== AIM ==
Reproduce every line of the rows below verbatim, omitting the pictures.

== DATASET EXTRACT ==
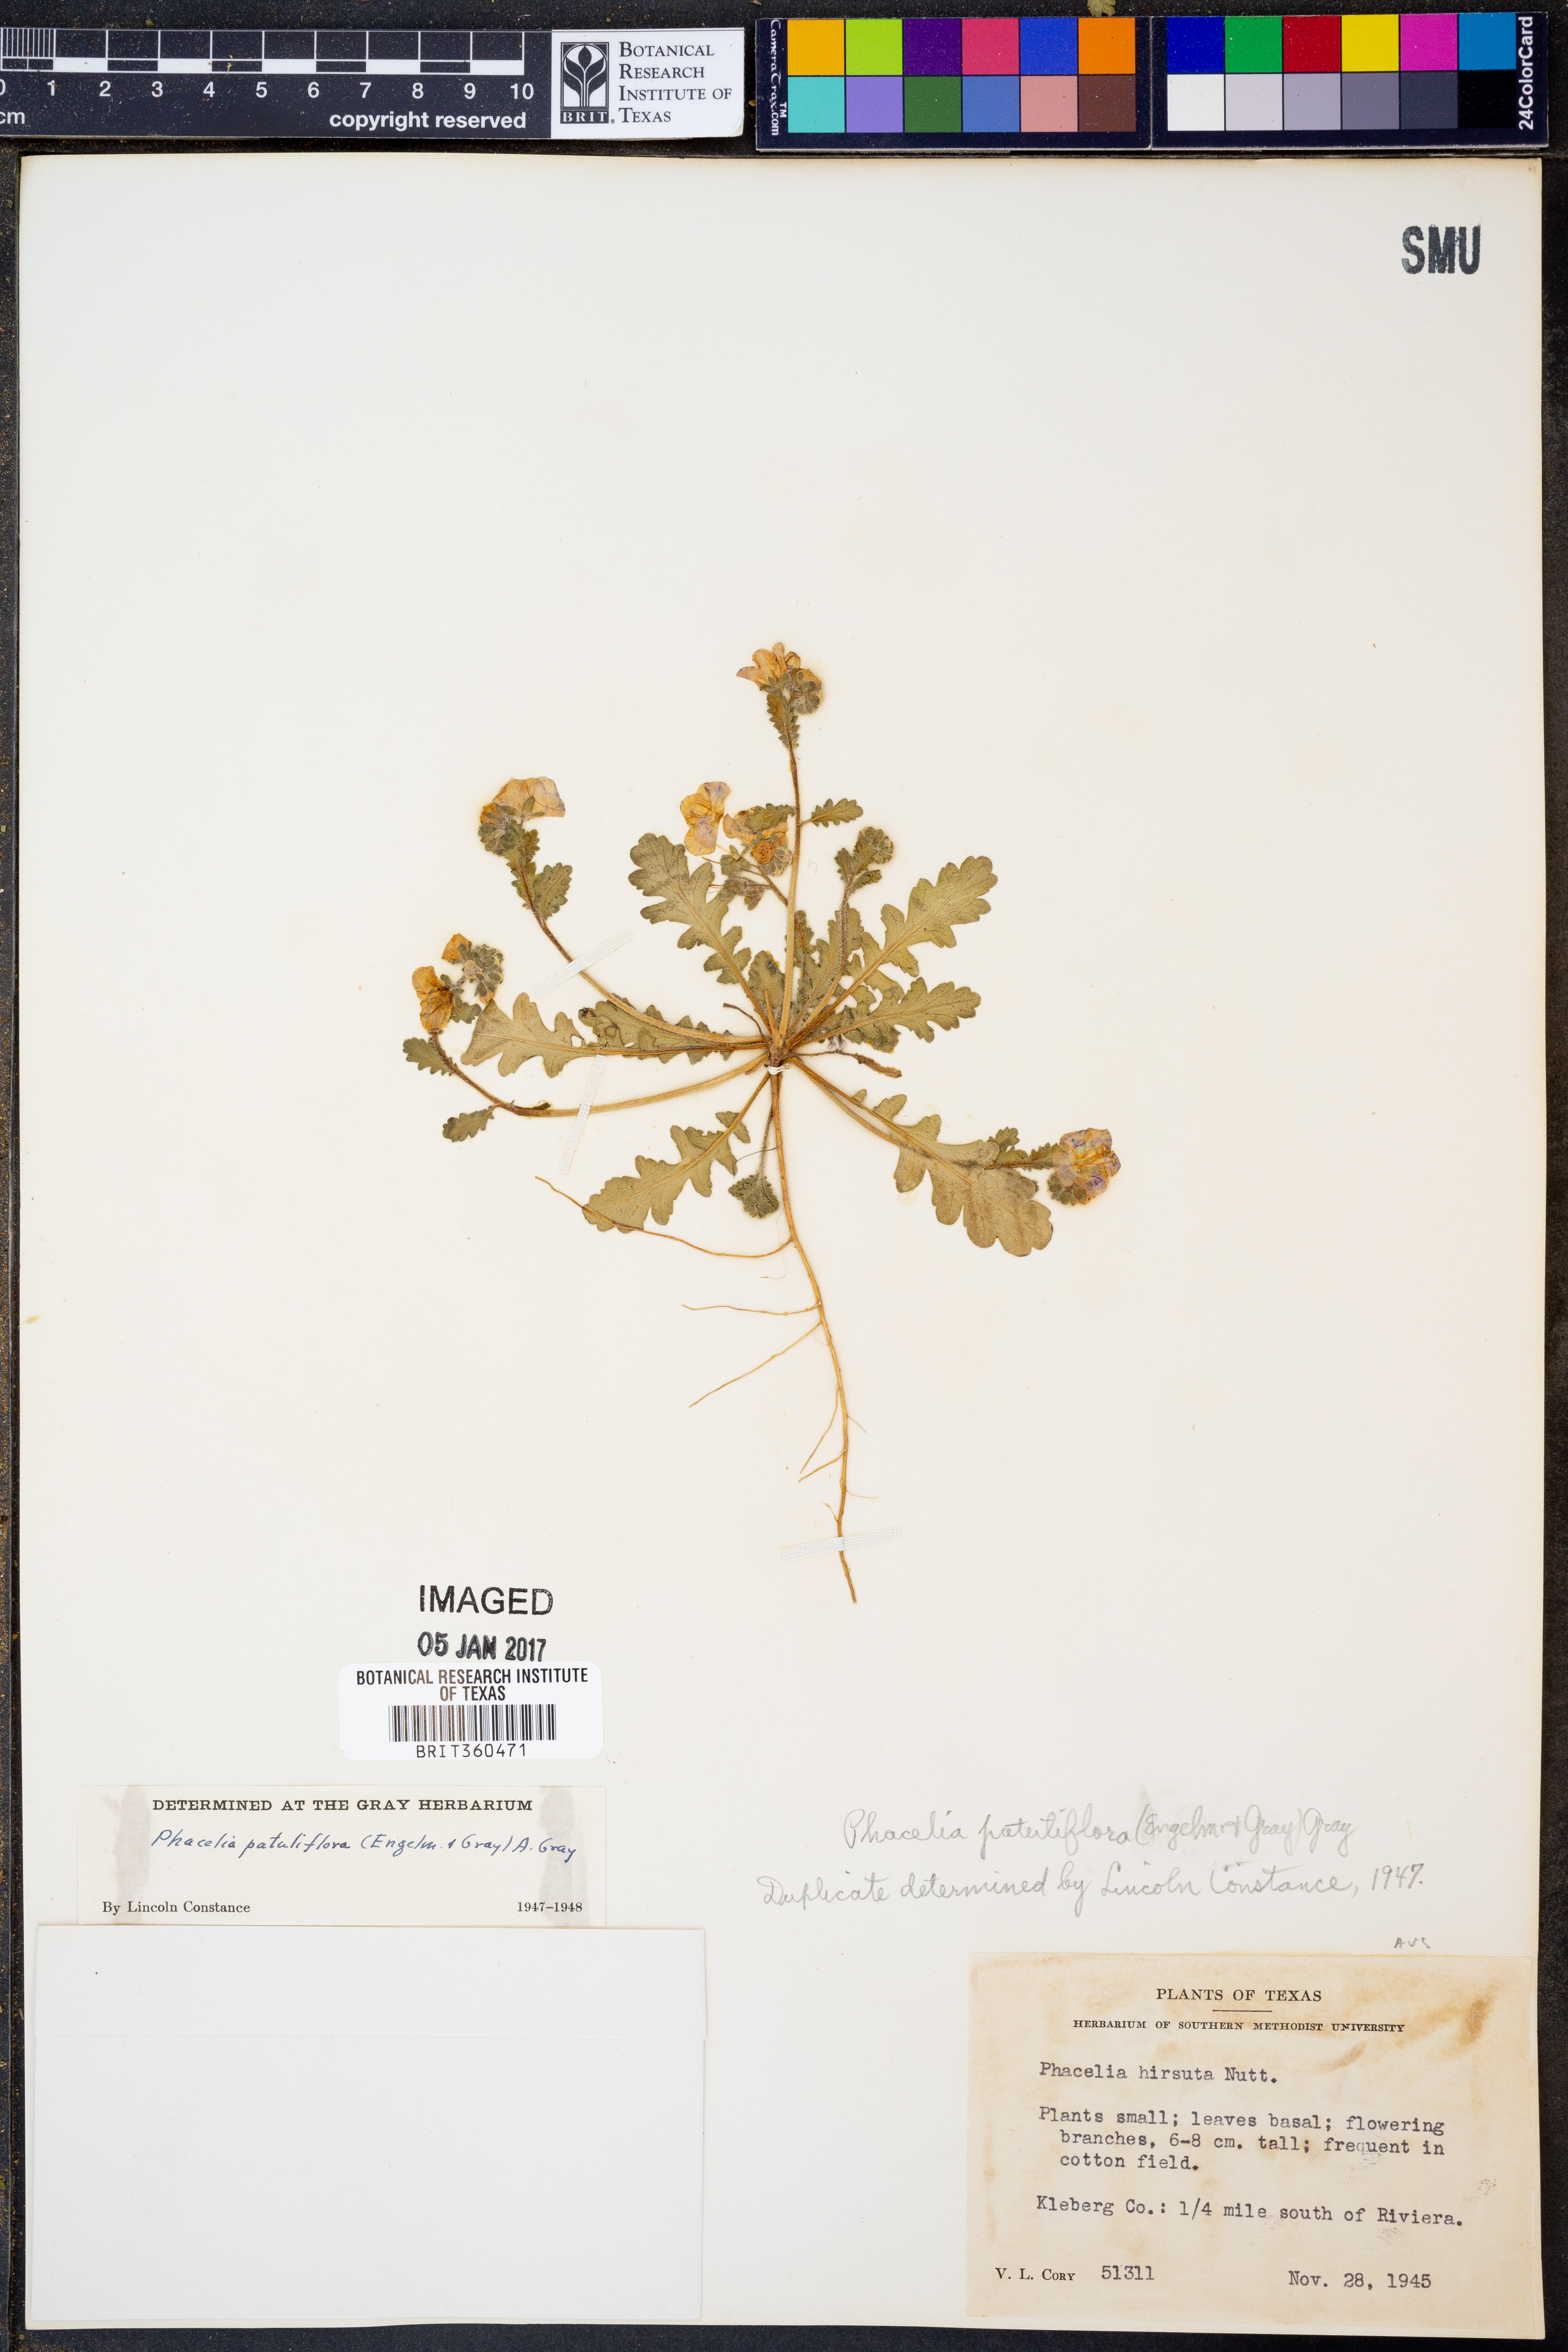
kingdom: Plantae
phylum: Tracheophyta
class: Magnoliopsida
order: Boraginales
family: Hydrophyllaceae
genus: Phacelia
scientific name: Phacelia patuliflora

== ANSWER TO THIS TASK ==
kingdom: Plantae
phylum: Tracheophyta
class: Magnoliopsida
order: Boraginales
family: Hydrophyllaceae
genus: Phacelia
scientific name: Phacelia patuliflora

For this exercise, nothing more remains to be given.